The article also notes that in April, Boko Haram began calling itself the Islamic State West Africa Province. But aside from the bombings and recruiting propaganda, the 700-word story doesn't hint at any ideology that might have made the two groups friendly.

Several of the articles do say that President Muhammadu Buhari, himself a Muslim, has made defeating Boko Haram a top priority since taking office in May. A couple suggest that the terrorist-style attacks are a direct challenge to his pledge to rid Nigeria of the group by December. The International Business Times reports that Boko Haram killed about 800 Nigerians during Buhari's first 100 days in office.

I'm especially intrigued by the FBI-style most-wanted list, complete with phone hotlines for informants. I like the social-ethics spin by a Nigerian officer, quoted by International Business Times. “The fight against Boko Haram insurgency [is] a collective responsibility of all, including the media,” chief of army staff Lt. Gen. Tukur Buratai says.

IBTimes gets a gold star for quoting Buratai and another live source, Yakubu Gowon, the nation's former military chief. Gowon confirms that taking down Boko Haram will be tough by December.
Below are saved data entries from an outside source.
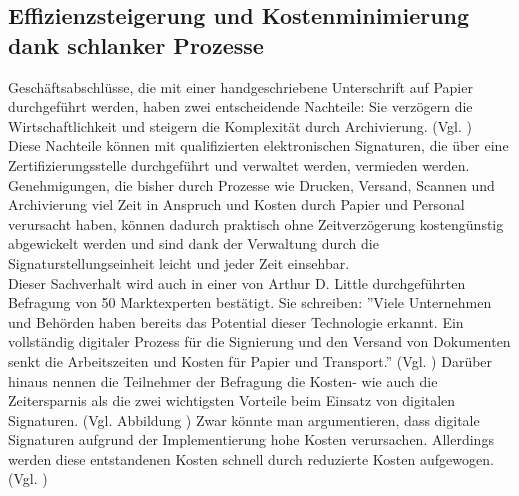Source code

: \documentclass[deutsch]{lib/llncs/llncs}
\begin{document}
\subsection{Effizienzsteigerung und Kostenminimierung dank schlanker Prozesse}
Geschäftsabschlüsse, die mit einer handgeschriebene Unterschrift auf Papier durchgeführt werden, haben zwei entscheidende Nachteile: Sie verzögern die Wirtschaftlichkeit und steigern die Komplexität durch Archivierung. (Vgl. \cite[S. 3]{Zitat05})\\
Diese Nachteile können mit qualifizierten elektronischen Signaturen, die über eine Zertifizierungsstelle durchgeführt und verwaltet werden, vermieden werden. Genehmigungen, die bisher durch Prozesse wie Drucken, Versand, Scannen und Archivierung viel Zeit in Anspruch und Kosten durch Papier und Personal verursacht haben, können dadurch praktisch ohne Zeitverzögerung kostengünstig abgewickelt werden und sind dank der Verwaltung durch die Signaturstellungseinheit leicht und jeder Zeit einsehbar. \\
Dieser Sachverhalt wird auch in einer von Arthur D. Little durchgeführten Befragung von 50 Marktexperten bestätigt. Sie schreiben: ''Viele Unternehmen und Behörden haben bereits das Potential dieser Technologie erkannt. Ein vollständig digitaler Prozess für die Signierung und den Versand von Dokumenten senkt die Arbeitszeiten und Kosten für Papier und Transport.'' (Vgl. \cite[S. 7]{Zitat05})
Darüber hinaus nennen die Teilnehmer der Befragung die Kosten- wie auch die Zeitersparnis als die zwei wichtigsten Vorteile beim Einsatz von digitalen Signaturen. (Vgl. Abbildung \cite[S. 7]{Zitat05})
Zwar könnte man argumentieren, dass digitale Signaturen aufgrund der Implementierung hohe Kosten verursachen. Allerdings werden diese entstandenen Kosten schnell durch reduzierte Kosten aufgewogen. (Vgl. \cite[S. 7]{Zitat05})
\end{document}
None of these stories, though, lay bare the mindset that has inspired Boko Haram to lay waste so much of West Africa. For that, we have to turn to BBC News' story on the most-wanted list.

After a few paragraphs on the list and Buhari's pledge to destroy the group, the story explains that "Boko Haram is allied with the Islamic State (IS) group which is fighting for a global caliphate - a state governed in accordance with Islamic law." And the article ends with a six-point "Boko Haram at a glance":

* Founded in 2002, initially focused on opposing Western-style education -- Boko Haram means "Western education is forbidden" in the Hausa language
* Launched military operations in 2009
* Thousands killed, mostly in north-eastern Nigeria, abducted hundreds, including at least 200 schoolgirls
* Joined Islamic State, now calls itself "West African province"
* Seized large area in north-east, where it declared caliphate
* Regional force has retaken most territory this year

The article also links to a longer backgrounder from May. Among its facts:

Nigeria's militant Islamist group Boko Haram -- which has caused havoc in Africa's most populous country through a wave of bombings, assassinations and abductions -- is fighting to overthrow the government and create an Islamic state.
Boko Haram promotes a version of Islam which makes it "haram", or forbidden, for Muslims to take part in any political or social activity associated with Western society.
This includes voting in elections, wearing shirts and trousers or receiving a secular education.

BBC also gives the group's official name as Jama'atu Ahlis Sunna Lidda'awati wal-Jihad, Arabic for "People Committed to the Propagation of the Prophet's Teachings and Jihad." That makes the group very different from a mere separationist militia, methinks. It's more like an extremist's extremist group -- petty enough to tell everyone what to wear, violent enough to blow up innocents just to make a point.

Media are in the knowledge business. You need to know the facts. And you need to know the facts about, in this case, a group that is clearly the enemy.